Chapter 2 reexamines a famous literary scandal touched off in the emerging Jewish national community in British Palestine by the 1927 visit of two leading Yiddish writers. The welcome accorded to them by some of the leading lights of the Hebraist-Zionist literary scene compelled other leading Hebrew writers to respond with furious critiques of “unilateral disarmament” in the Hebrew-Yiddish language war. Showing that the ideological issues were far more complicated than anti-Yiddish sentiment but also involved deep worries about the future of diaspora Jewry, Brenner also powerfully demonstrates that beneath their polemical certainty, several of the most uncompromising Palestine Hebraists nurtured a complex literary relationship to the legacy of Jewish bilingualism. The pioneering Hebrew modernist Avraham Shlonsky's most famous poem-cycle recast the son-figure of Genesis as a socialist-Zionist manual laborer; in its bold leap across the temporal-cultural chasm between ancient Israel and modern Palestine, the poem has seemed to many a lapidary example of Zionist-Hebraist “negation of the diaspora.” Brenner shows that the poem actually encodes a complex affective relationship to Yiddish in its loving embrace of the poet-figure's parents, who are simultaneously Biblical patriarchs and the poet's own Russian-Jewish parents. Brenner also notes, slyly and powerfully, that this incorporative rather than fully negating relationship to the parents' language was the norm of Hebrew literature in the 1930s.
Finally, Chapter 4 takes up the “terminal” relationship between Hebrew and Yiddish at the moment of a final double rupture within Jewish life: the birth of a fully Hebrew Jewish society in Palestine-then-Israel, and the destruction of east European Jewry. Focusing on series of translation projects from Yiddish into Hebrew in the US and (more significantly) in Palestine and then Israel, Brenner shows us the birth of our own age of Jewish culture: with the language war finished, European Jewry devastated, and a new Hebrew national culture in place, the question now became what could be salvaged from a devastated European Yiddish culture in an age of Jewish monolingualism.

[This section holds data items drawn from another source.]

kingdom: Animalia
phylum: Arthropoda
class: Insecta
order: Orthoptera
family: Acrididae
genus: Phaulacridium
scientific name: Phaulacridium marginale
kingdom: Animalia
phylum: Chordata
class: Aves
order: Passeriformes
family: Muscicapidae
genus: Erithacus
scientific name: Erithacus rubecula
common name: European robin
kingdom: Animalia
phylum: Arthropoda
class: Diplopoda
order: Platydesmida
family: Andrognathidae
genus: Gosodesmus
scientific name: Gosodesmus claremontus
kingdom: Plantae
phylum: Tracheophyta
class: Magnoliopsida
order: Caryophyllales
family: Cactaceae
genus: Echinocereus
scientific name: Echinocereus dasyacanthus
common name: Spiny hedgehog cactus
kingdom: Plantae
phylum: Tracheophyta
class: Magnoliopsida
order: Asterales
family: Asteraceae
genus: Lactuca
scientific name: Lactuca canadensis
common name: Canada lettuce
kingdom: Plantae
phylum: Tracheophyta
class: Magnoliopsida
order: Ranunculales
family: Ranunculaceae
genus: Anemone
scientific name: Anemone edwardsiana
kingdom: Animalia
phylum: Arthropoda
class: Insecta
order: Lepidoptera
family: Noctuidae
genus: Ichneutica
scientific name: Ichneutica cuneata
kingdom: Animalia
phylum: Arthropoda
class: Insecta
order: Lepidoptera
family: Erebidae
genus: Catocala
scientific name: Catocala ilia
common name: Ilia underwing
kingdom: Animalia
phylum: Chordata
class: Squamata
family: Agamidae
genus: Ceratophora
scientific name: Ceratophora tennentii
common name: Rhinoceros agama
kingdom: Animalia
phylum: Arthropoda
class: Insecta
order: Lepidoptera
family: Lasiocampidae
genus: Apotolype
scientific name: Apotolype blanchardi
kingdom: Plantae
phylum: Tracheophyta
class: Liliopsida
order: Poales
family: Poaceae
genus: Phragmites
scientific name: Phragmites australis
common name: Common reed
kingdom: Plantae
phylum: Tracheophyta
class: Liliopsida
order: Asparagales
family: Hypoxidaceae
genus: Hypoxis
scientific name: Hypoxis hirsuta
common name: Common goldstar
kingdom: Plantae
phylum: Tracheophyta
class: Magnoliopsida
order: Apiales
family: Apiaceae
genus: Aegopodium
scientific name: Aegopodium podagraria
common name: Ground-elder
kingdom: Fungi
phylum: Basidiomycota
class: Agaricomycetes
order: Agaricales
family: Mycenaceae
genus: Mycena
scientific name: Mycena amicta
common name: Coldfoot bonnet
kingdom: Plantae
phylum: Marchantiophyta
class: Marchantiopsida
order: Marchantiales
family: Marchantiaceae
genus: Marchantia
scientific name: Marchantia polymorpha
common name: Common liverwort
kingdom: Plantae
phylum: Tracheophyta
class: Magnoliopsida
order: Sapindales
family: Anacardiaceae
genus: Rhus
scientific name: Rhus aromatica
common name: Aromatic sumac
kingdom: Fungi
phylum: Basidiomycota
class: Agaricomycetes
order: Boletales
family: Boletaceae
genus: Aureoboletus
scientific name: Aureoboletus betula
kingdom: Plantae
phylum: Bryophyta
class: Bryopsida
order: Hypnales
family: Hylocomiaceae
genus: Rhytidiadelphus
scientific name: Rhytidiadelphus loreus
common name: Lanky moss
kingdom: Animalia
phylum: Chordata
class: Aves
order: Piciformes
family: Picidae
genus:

Lingering Bilingualism is a must-read for scholars of Hebrew and Yiddish culture and of Jewish cultural history. The book also makes a substantial contribution to the field of translation theory by presenting a powerful counterexample to the presumption that all linguistic translation is necessarily cultural translation as well. Given that this review appears in Slavic Review, it must be acknowledged that there is nothing particularly “Slavic” about the work. Perhaps this itself is a contribution. Slavic studies has shown welcome attention to Hebrew and Yiddish culture in recent years, but also tends to read those transregional cultures as regional ones. Brenner shows us a case of a cultural field born in “Slavic” territory that emancipated itself completely from its regional origins, and reminds us that while there are important Russian and Polish stories to tell about modern Jewish culture, many—and perhaps most—of the most important stories about modern Jewish culture are neither.